(Dataset excerpts)
%%

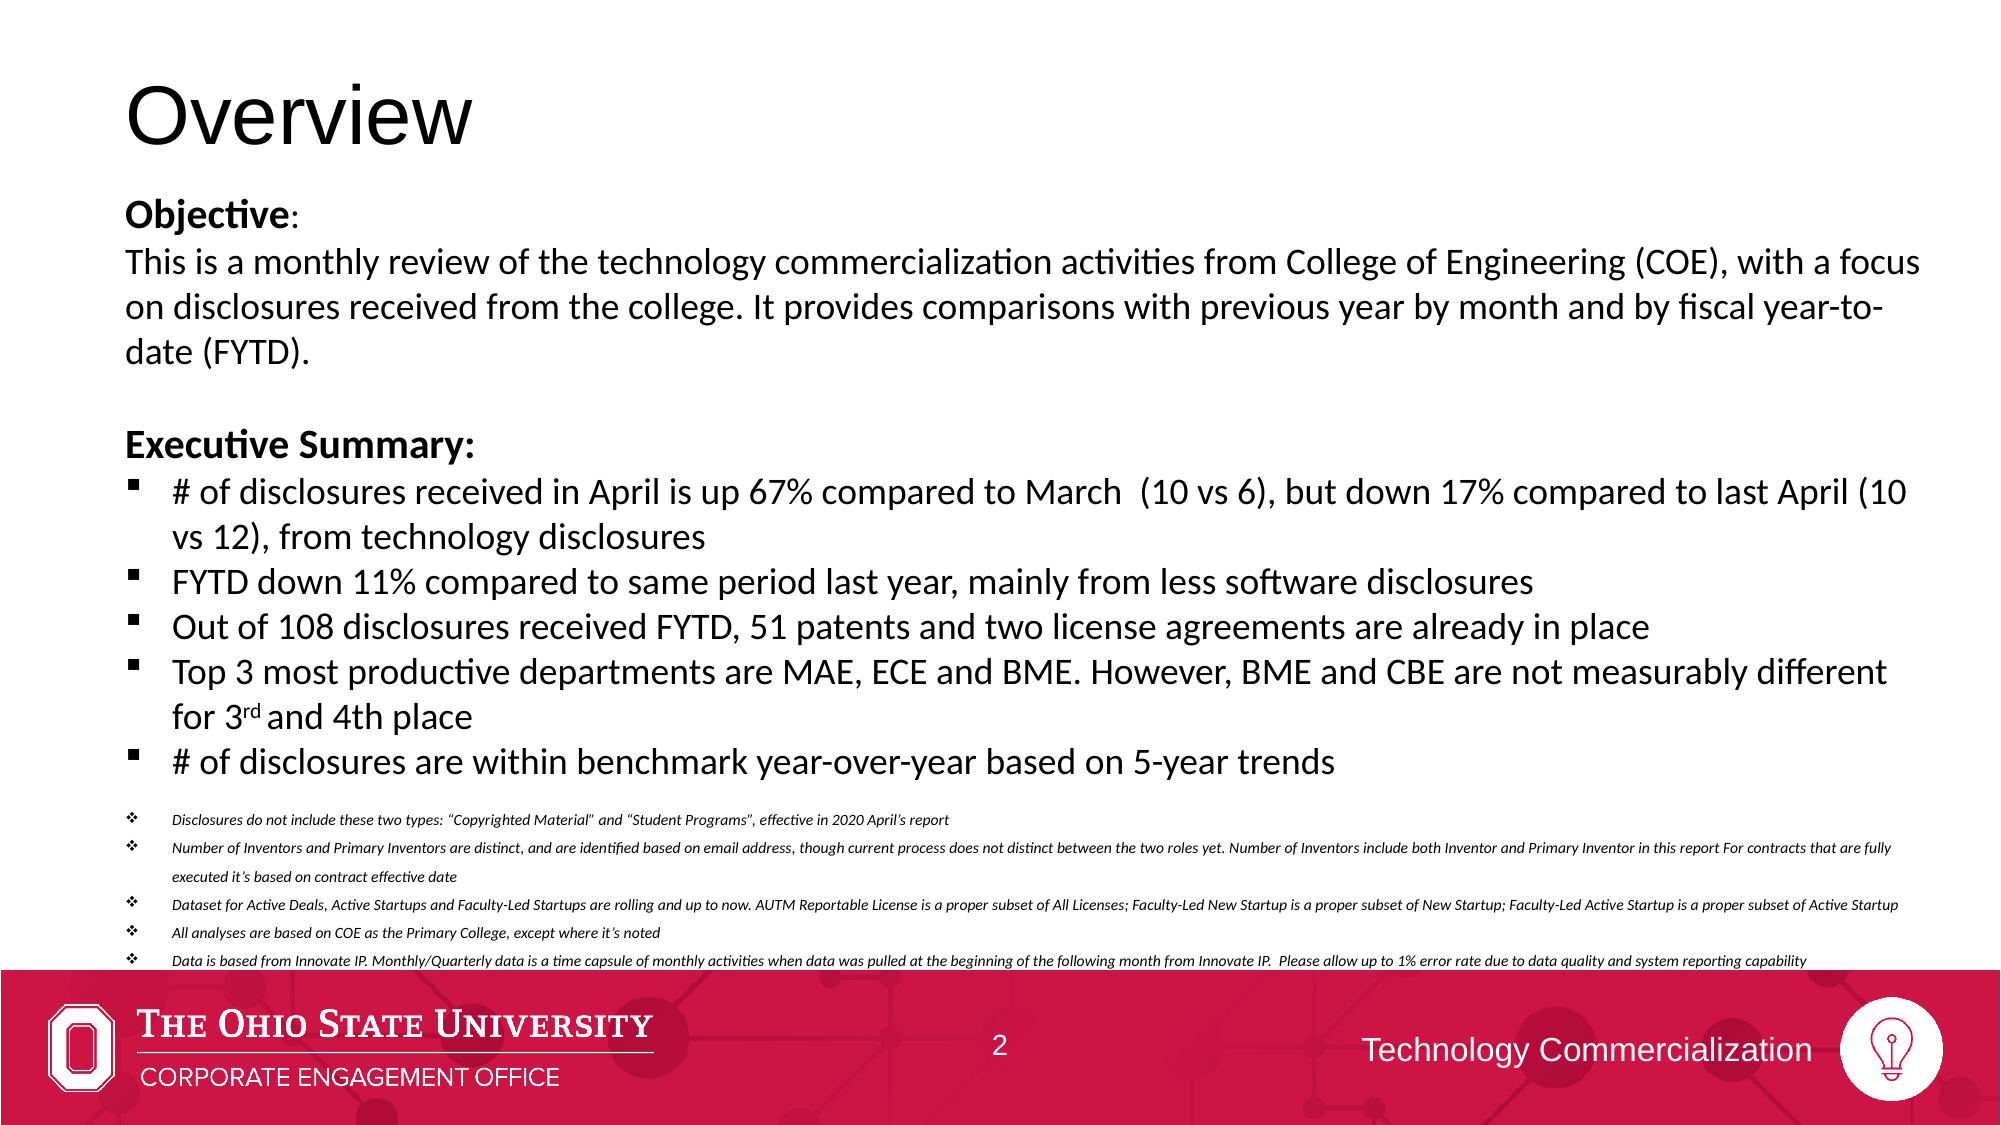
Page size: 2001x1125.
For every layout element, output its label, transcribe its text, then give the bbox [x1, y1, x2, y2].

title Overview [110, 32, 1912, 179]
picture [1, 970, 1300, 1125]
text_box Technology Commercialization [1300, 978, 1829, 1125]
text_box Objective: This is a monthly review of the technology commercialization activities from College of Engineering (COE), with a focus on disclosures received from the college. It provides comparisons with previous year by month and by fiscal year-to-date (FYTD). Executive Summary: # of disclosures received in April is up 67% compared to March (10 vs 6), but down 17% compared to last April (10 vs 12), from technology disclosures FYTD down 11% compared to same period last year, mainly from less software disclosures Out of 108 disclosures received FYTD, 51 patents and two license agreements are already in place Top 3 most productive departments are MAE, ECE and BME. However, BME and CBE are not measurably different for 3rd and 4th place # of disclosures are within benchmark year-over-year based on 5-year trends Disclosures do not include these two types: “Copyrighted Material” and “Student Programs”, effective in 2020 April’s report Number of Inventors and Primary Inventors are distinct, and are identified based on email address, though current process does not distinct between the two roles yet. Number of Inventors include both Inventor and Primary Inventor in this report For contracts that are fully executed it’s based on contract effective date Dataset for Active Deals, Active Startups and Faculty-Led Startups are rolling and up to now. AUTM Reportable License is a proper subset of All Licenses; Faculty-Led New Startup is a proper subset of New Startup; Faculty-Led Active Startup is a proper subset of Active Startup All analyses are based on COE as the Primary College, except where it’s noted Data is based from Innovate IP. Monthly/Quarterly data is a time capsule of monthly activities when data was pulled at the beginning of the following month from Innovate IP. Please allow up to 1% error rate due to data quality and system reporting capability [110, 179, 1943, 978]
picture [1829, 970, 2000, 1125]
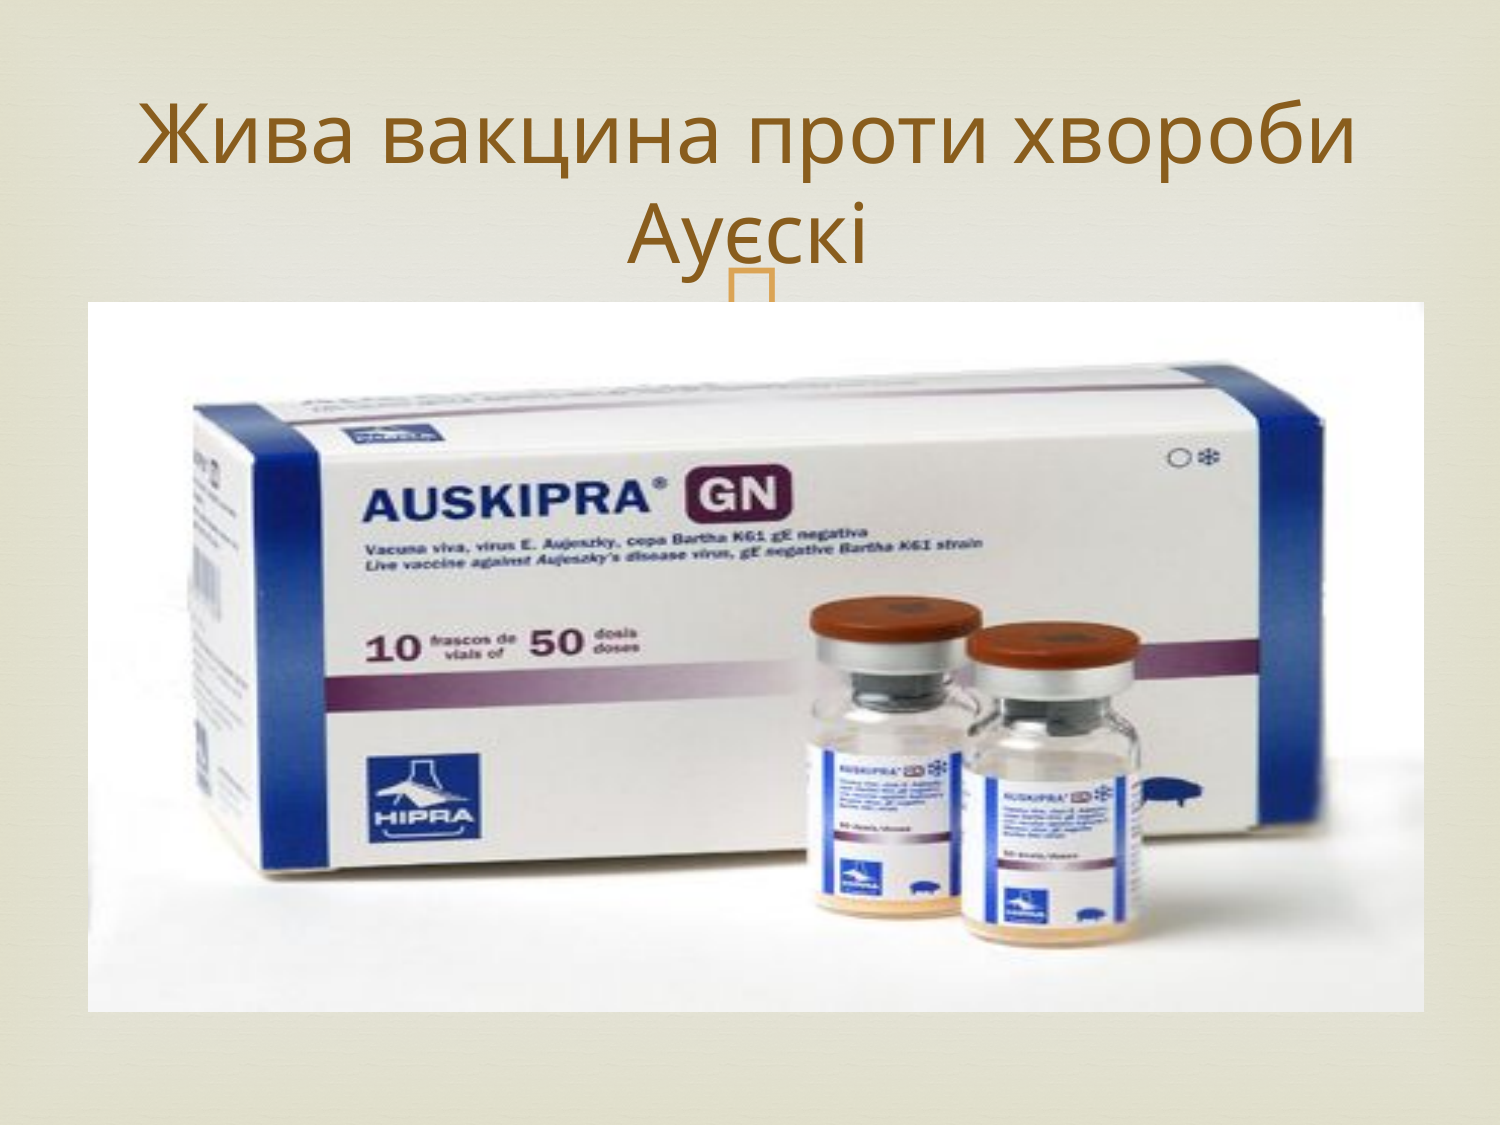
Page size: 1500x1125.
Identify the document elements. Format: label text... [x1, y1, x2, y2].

%%

* **WHAT THIS TASK INVOLVES**: Reproduce the records, all of them, word for word; omit the pictures.

* **RESPONSE AREA**:
Page size: 2001x1125.
For every layout element, output its label, transcribe its text, then give the bbox [x1, y1, x2, y2].

title Overview [110, 32, 1912, 179]
picture [1, 970, 1300, 1125]
text_box Technology Commercialization [1300, 978, 1829, 1125]
text_box Objective: This is a monthly review of the technology commercialization activities from College of Engineering (COE), with a focus on disclosures received from the college. It provides comparisons with previous year by month and by fiscal year-to-date (FYTD). Executive Summary: # of disclosures received in April is up 67% compared to March (10 vs 6), but down 17% compared to last April (10 vs 12), from technology disclosures FYTD down 11% compared to same period last year, mainly from less software disclosures Out of 108 disclosures received FYTD, 51 patents and two license agreements are already in place Top 3 most productive departments are MAE, ECE and BME. However, BME and CBE are not measurably different for 3rd and 4th place # of disclosures are within benchmark year-over-year based on 5-year trends Disclosures do not include these two types: “Copyrighted Material” and “Student Programs”, effective in 2020 April’s report Number of Inventors and Primary Inventors are distinct, and are identified based on email address, though current process does not distinct between the two roles yet. Number of Inventors include both Inventor and Primary Inventor in this report For contracts that are fully executed it’s based on contract effective date Dataset for Active Deals, Active Startups and Faculty-Led Startups are rolling and up to now. AUTM Reportable License is a proper subset of All Licenses; Faculty-Led New Startup is a proper subset of New Startup; Faculty-Led Active Startup is a proper subset of Active Startup All analyses are based on COE as the Primary College, except where it’s noted Data is based from Innovate IP. Monthly/Quarterly data is a time capsule of monthly activities when data was pulled at the beginning of the following month from Innovate IP. Please allow up to 1% error rate due to data quality and system reporting capability [110, 179, 1943, 978]
picture [1829, 970, 2000, 1125]
Page size: 1500x1125.
Identify the document elements. Format: label text... [x1, y1, x2, y2].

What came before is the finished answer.